ただし、光学ズームがないので、子どもの運動会やライブ遠景は正直苦手。ポートレートモードはソフトウェア処理でがんばっていますが、Proのような自然なボケ味にはかないません。
写真にこだわりたいならPro一択。でもSNSに載せるぶんには、iPhone 17 Airで充分きれいだと感じています。
なぜ売上は伸び悩んでいるのか
2026年初頭時点の調査では、iPhone 17 Airはシリーズ全体の売上シェア約5%にとどまっています。Pro Maxが26%、Proが24%と比べると、かなり静かな立ち上がりです。
理由はいくつか考えられます。
ひとつは価格。Apple Storeで159,800円(256GB)〜と、薄さのためにここまで出すなら、もう少し足してProに行こうという心理が働く。
もうひとつは「薄さ」という魅力がカタログでは伝わりにくいこと。これは手に取らないとわからない価値なので、店頭体験が少ないオンライン購入層には響きづらい。
あとは、後継機種が出るのかどうか不透明な点も影響しているかもしれません。初代モデルは枯れた技術を待ってから買うという考え方もあります。
結局どんな人におすすめか
軽さと薄さに価値を感じる人は、買って損なし。毎日持ち歩くものだからこそ、ポケットに入れたときのストレスのなさは想像以上に生活をラクにしてくれます。
一方で、写真や動画のクオリティを突き詰めたい人、一日中バッテリーを気にせず使いたい人は素直にiPhone 17 Proを選んだほうが後悔しません。

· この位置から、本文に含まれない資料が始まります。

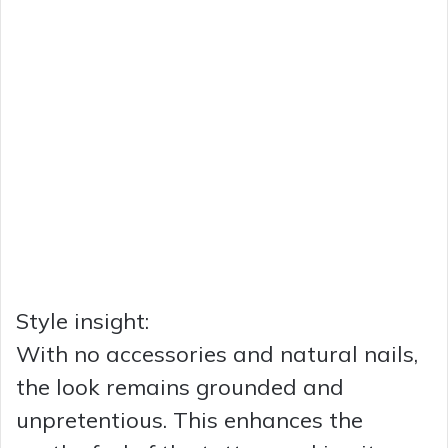
Style insight:
With no accessories and natural nails,
the look remains grounded and
unpretentious. This enhances the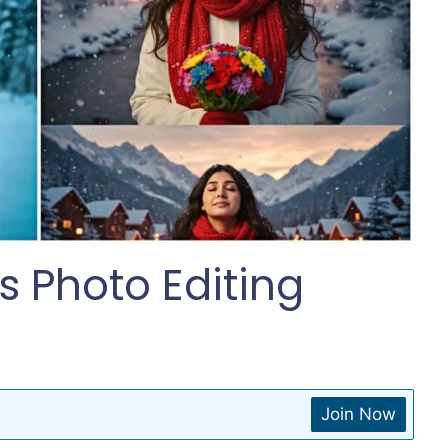
 Photo Editing
Join Now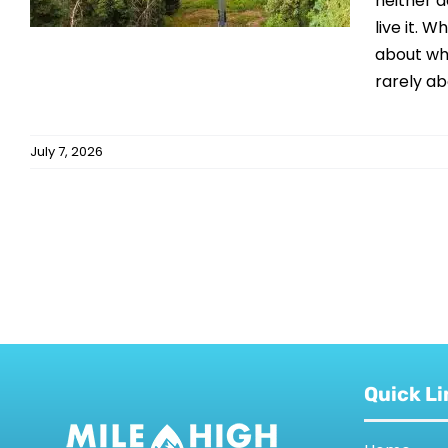
neither 
live it. 
about why
rarely abo
July 7, 2026
Quick Li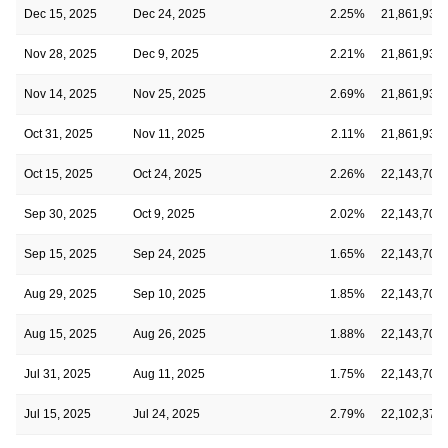
Dec 15, 2025
Dec 24, 2025
2.25%
21,861,930
Nov 28, 2025
Dec 9, 2025
2.21%
21,861,930
Nov 14, 2025
Nov 25, 2025
2.69%
21,861,930
Oct 31, 2025
Nov 11, 2025
2.11%
21,861,930
Oct 15, 2025
Oct 24, 2025
2.26%
22,143,703
Sep 30, 2025
Oct 9, 2025
2.02%
22,143,703
Sep 15, 2025
Sep 24, 2025
1.65%
22,143,703
Aug 29, 2025
Sep 10, 2025
1.85%
22,143,703
Aug 15, 2025
Aug 26, 2025
1.88%
22,143,703
Jul 31, 2025
Aug 11, 2025
1.75%
22,143,703
Jul 15, 2025
Jul 24, 2025
2.79%
22,102,379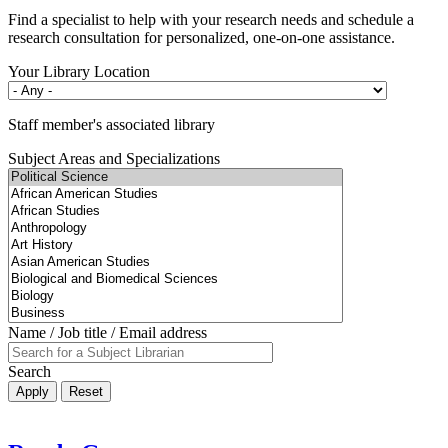
Find a specialist to help with your research needs and schedule a
research consultation for personalized, one-on-one assistance.
Your Library Location
Staff member's associated library
Subject Areas and Specializations
Name / Job title / Email address
Search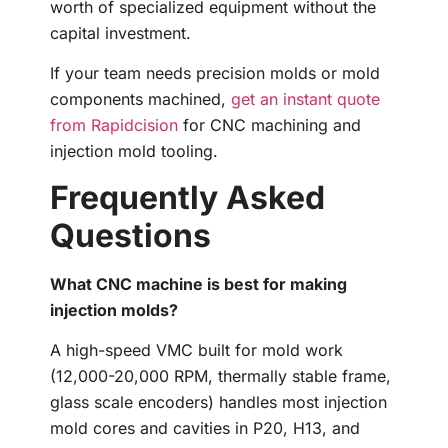
worth of specialized equipment without the
capital investment.
If your team needs precision molds or mold
components machined,
get an instant quote
from Rapidcision
for CNC machining and
injection mold tooling.
Frequently Asked
Questions
What CNC machine is best for making
injection molds?
A high-speed VMC built for mold work
(12,000-20,000 RPM, thermally stable frame,
glass scale encoders) handles most injection
mold cores and cavities in P20, H13, and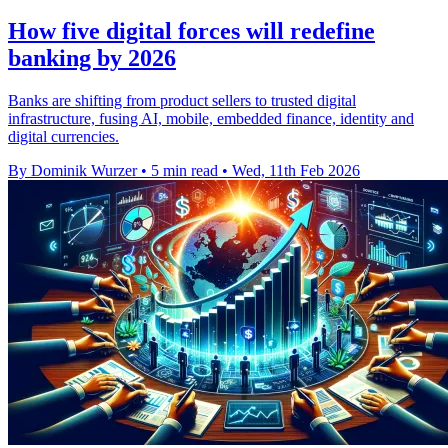
How five digital forces will redefine
banking by 2026
Banks are shifting from product sellers to trusted digital
infrastructure, fusing AI, mobile, embedded finance, identity and
digital currencies.
By Dominik Wurzer
•
5 min read
•
Wed, 11th Feb 2026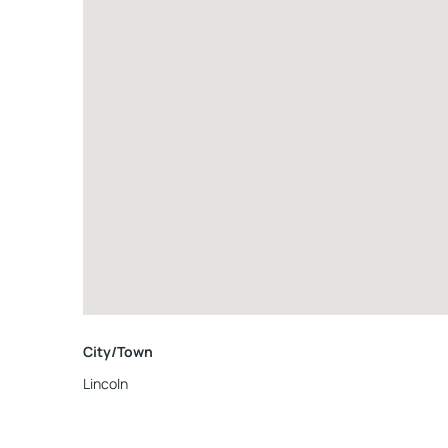
City/Town
Lincoln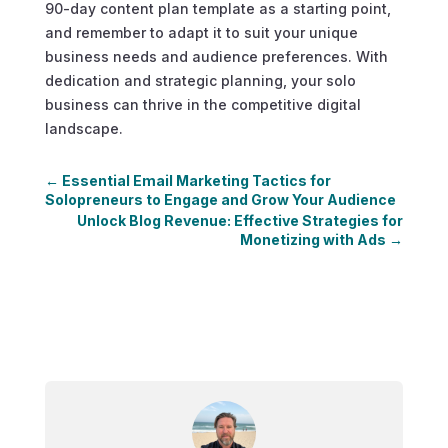
90-day content plan template as a starting point,
and remember to adapt it to suit your unique
business needs and audience preferences. With
dedication and strategic planning, your solo
business can thrive in the competitive digital
landscape.
←
Essential Email Marketing Tactics for
Solopreneurs to Engage and Grow Your Audience
Unlock Blog Revenue: Effective Strategies for
Monetizing with Ads
→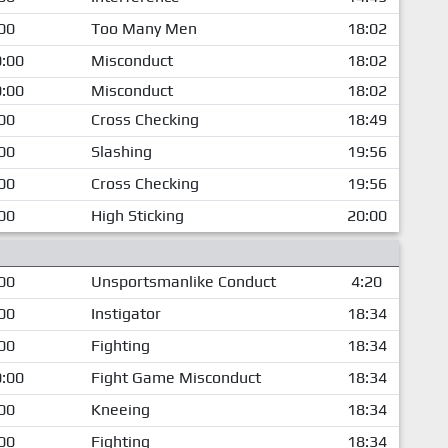
00
Too Many Men
18:02
:00
Misconduct
18:02
:00
Misconduct
18:02
00
Cross Checking
18:49
00
Slashing
19:56
00
Cross Checking
19:56
00
High Sticking
20:00
00
Unsportsmanlike Conduct
4:20
00
Instigator
18:34
00
Fighting
18:34
:00
Fight Game Misconduct
18:34
00
Kneeing
18:34
00
Fighting
18:34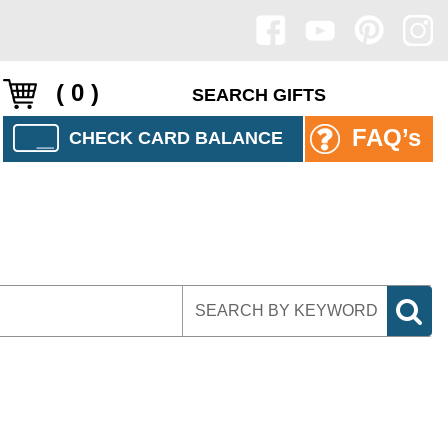
( 0 )
FAQ’s
CHECK CARD BALANCE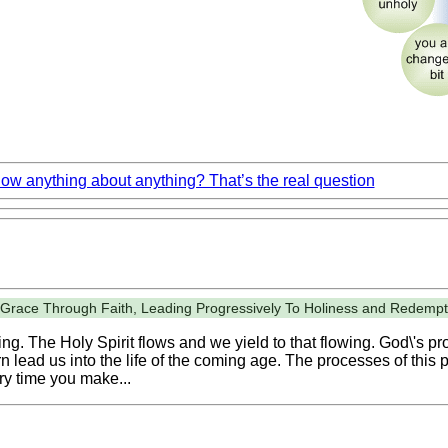
w anything about anything? That’s the real question
y Grace Through Faith, Leading Progressively To Holiness and Redempt
g. The Holy Spirit flows and we yield to that flowing. God\'s pro
n lead us into the life of the coming age. The processes of this p
ry time you make...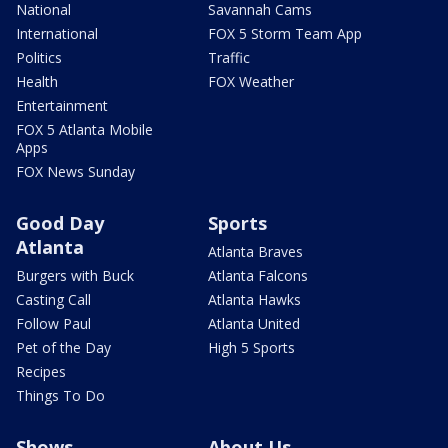
National
Savannah Cams
International
FOX 5 Storm Team App
Politics
Traffic
Health
FOX Weather
Entertainment
FOX 5 Atlanta Mobile
Apps
FOX News Sunday
Good Day
Sports
Atlanta
Atlanta Braves
Burgers with Buck
Atlanta Falcons
Casting Call
Atlanta Hawks
Follow Paul
Atlanta United
Pet of the Day
High 5 Sports
Recipes
Things To Do
Shows
About Us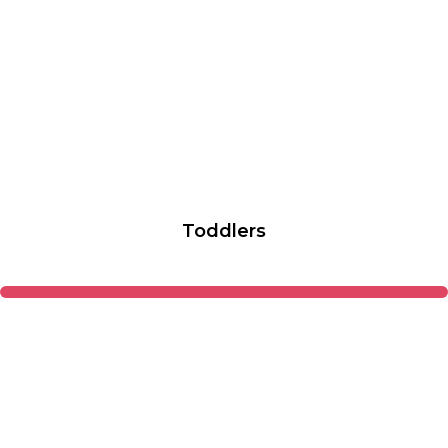
Toddlers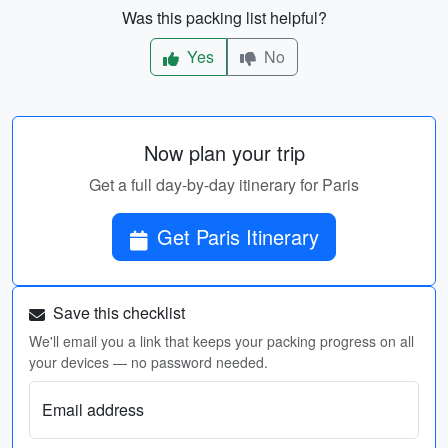
Was this packing list helpful?
Yes
No
Now plan your trip
Get a full day-by-day itinerary for Paris
Get Paris Itinerary
Save this checklist
We'll email you a link that keeps your packing progress on all
your devices — no password needed.
Email address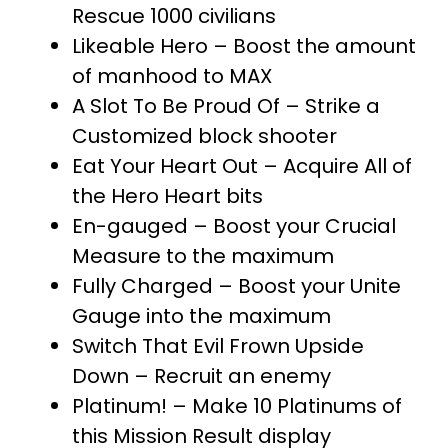
Rescue 1000 civilians
Likeable Hero – Boost the amount
of manhood to MAX
A Slot To Be Proud Of – Strike a
Customized block shooter
Eat Your Heart Out – Acquire All of
the Hero Heart bits
En-gauged – Boost your Crucial
Measure to the maximum
Fully Charged – Boost your Unite
Gauge into the maximum
Switch That Evil Frown Upside
Down – Recruit an enemy
Platinum! – Make 10 Platinums of
this Mission Result display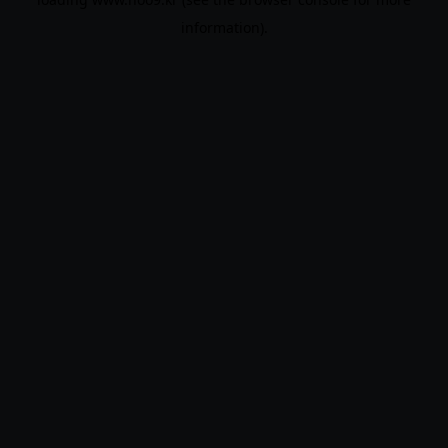
information).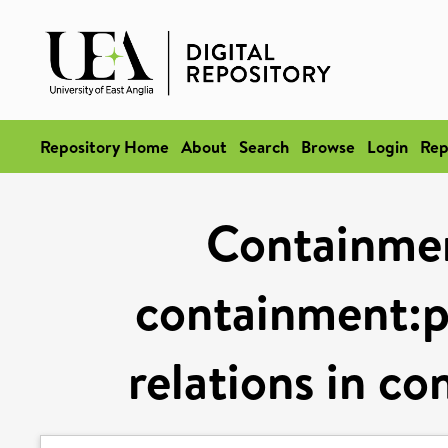
Repository Home
About
Search
Browse
Login
Rep
Containmen
containment:
relations in co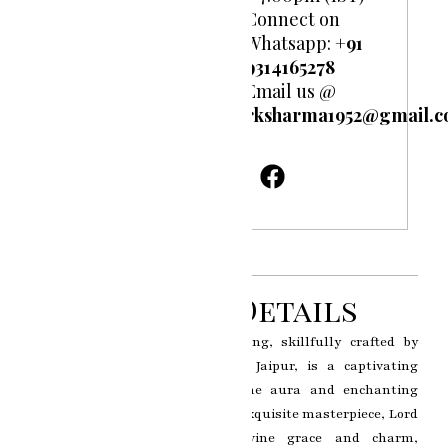
Connect on
Whatsapp:
+91
9314165278
Email us @
rksharma1952@gmail.
Product Details
The Krishna Ji miniature painting, skillfully crafted by
renowned artist RK Sharma of Jaipur, is a captivating
artwork that captures the divine aura and enchanting
persona of Lord Krishna. In this exquisite masterpiece, Lord
Krishna is portrayed with divine grace and charm,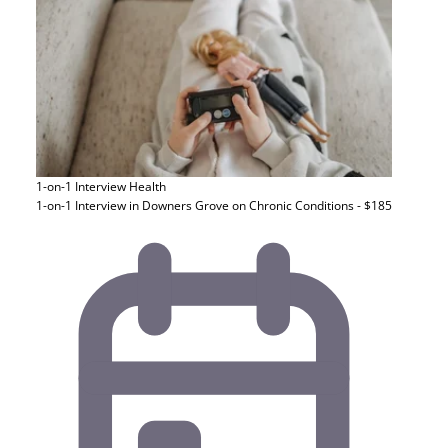
1-on-1 Interview
Health
1-on-1 Interview in Downers Grove on Chronic Conditions - $185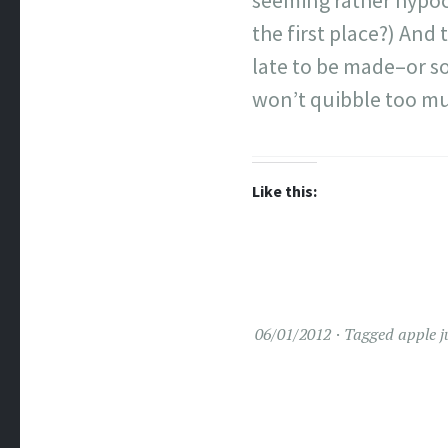
seeming rather hypocr
the first place?) And 
late to be made–or so
won’t quibble too m
Like this:
06/01/2012
Tagged
apple j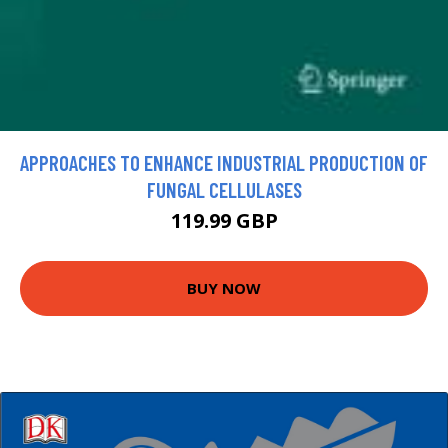
APPROACHES TO ENHANCE INDUSTRIAL PRODUCTION OF
FUNGAL CELLULASES
119.99 GBP
BUY NOW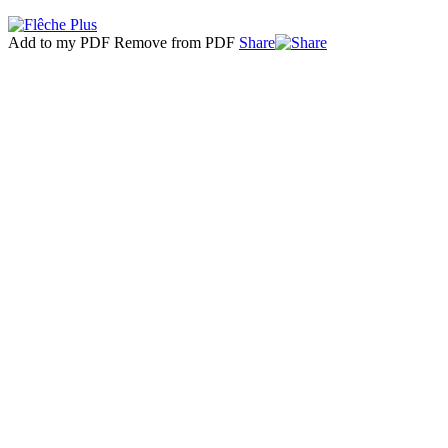
Add to my PDF
Remove from PDF
Share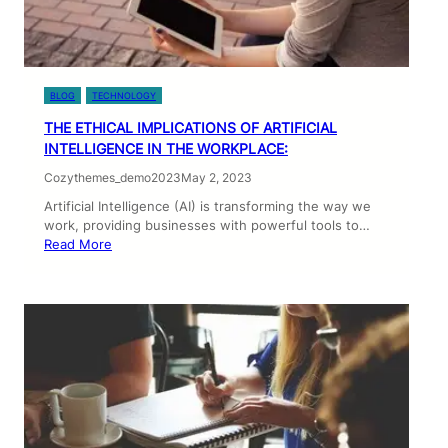
BLOG
TECHNOLOGY
THE ETHICAL IMPLICATIONS OF ARTIFICIAL
INTELLIGENCE IN THE WORKPLACE:
Cozythemes_demo2023
May 2, 2023
Artificial Intelligence (AI) is transforming the way we
work, providing businesses with powerful tools to…
Read More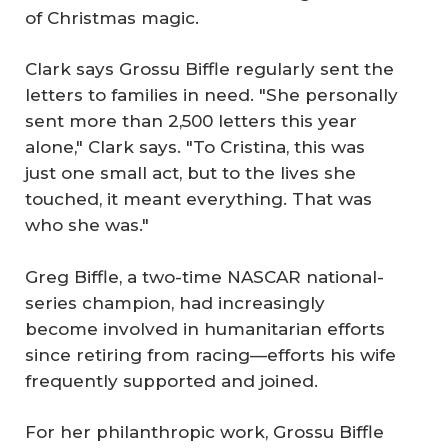
of Christmas magic.
Clark says Grossu Biffle regularly sent the
letters to families in need. "She personally
sent more than 2,500 letters this year
alone," Clark says. "To Cristina, this was
just one small act, but to the lives she
touched, it meant everything. That was
who she was."
Greg Biffle, a two-time NASCAR national-
series champion, had increasingly
become involved in humanitarian efforts
since retiring from racing—efforts his wife
frequently supported and joined.
For her philanthropic work, Grossu Biffle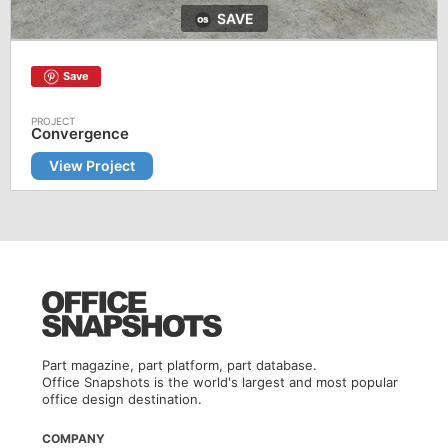
SAVE
Save
Convergence
View Project
Part magazine, part platform, part database.
Office Snapshots is the world's largest and most popular
office design destination.
COMPANY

ちなみにキャリアで買うなら、一括価格が19万円台になるケースもあるので、まずはApple Storeの直販価格を基準に比較するのがおすすめ。返却プログラムを使えば実質負担は下がりますが「自分のものにならない」という点は見落とさないでください。
手にした瞬間の「薄っ!」という驚きは、スペック表では味わえない体験です。気になるなら一度、家電量販店で実機を触ってみてください。その瞬間に、答えは出るはずです。
iPhone 17 Airは未来のスタンダードになりうるか
最後に、iPhone 17 Airが目指したものについて少しだけ。
スマホの進化はスペック競争から体験価値へシフトしつつあります。数を競うのではなく、持ったときの感覚や生活への溶け込み方を追求したこのモデルは、ある意味でAppleらしい挑戦です。
初代としては課題もありますが、薄型スマホというコンセプトが定着すれば、数年後には「Airじゃないと重くて使えない」と思う日が来るかもしれません。
少なくとも僕は、この軽さを知ってしまうともう戻れそうにありません。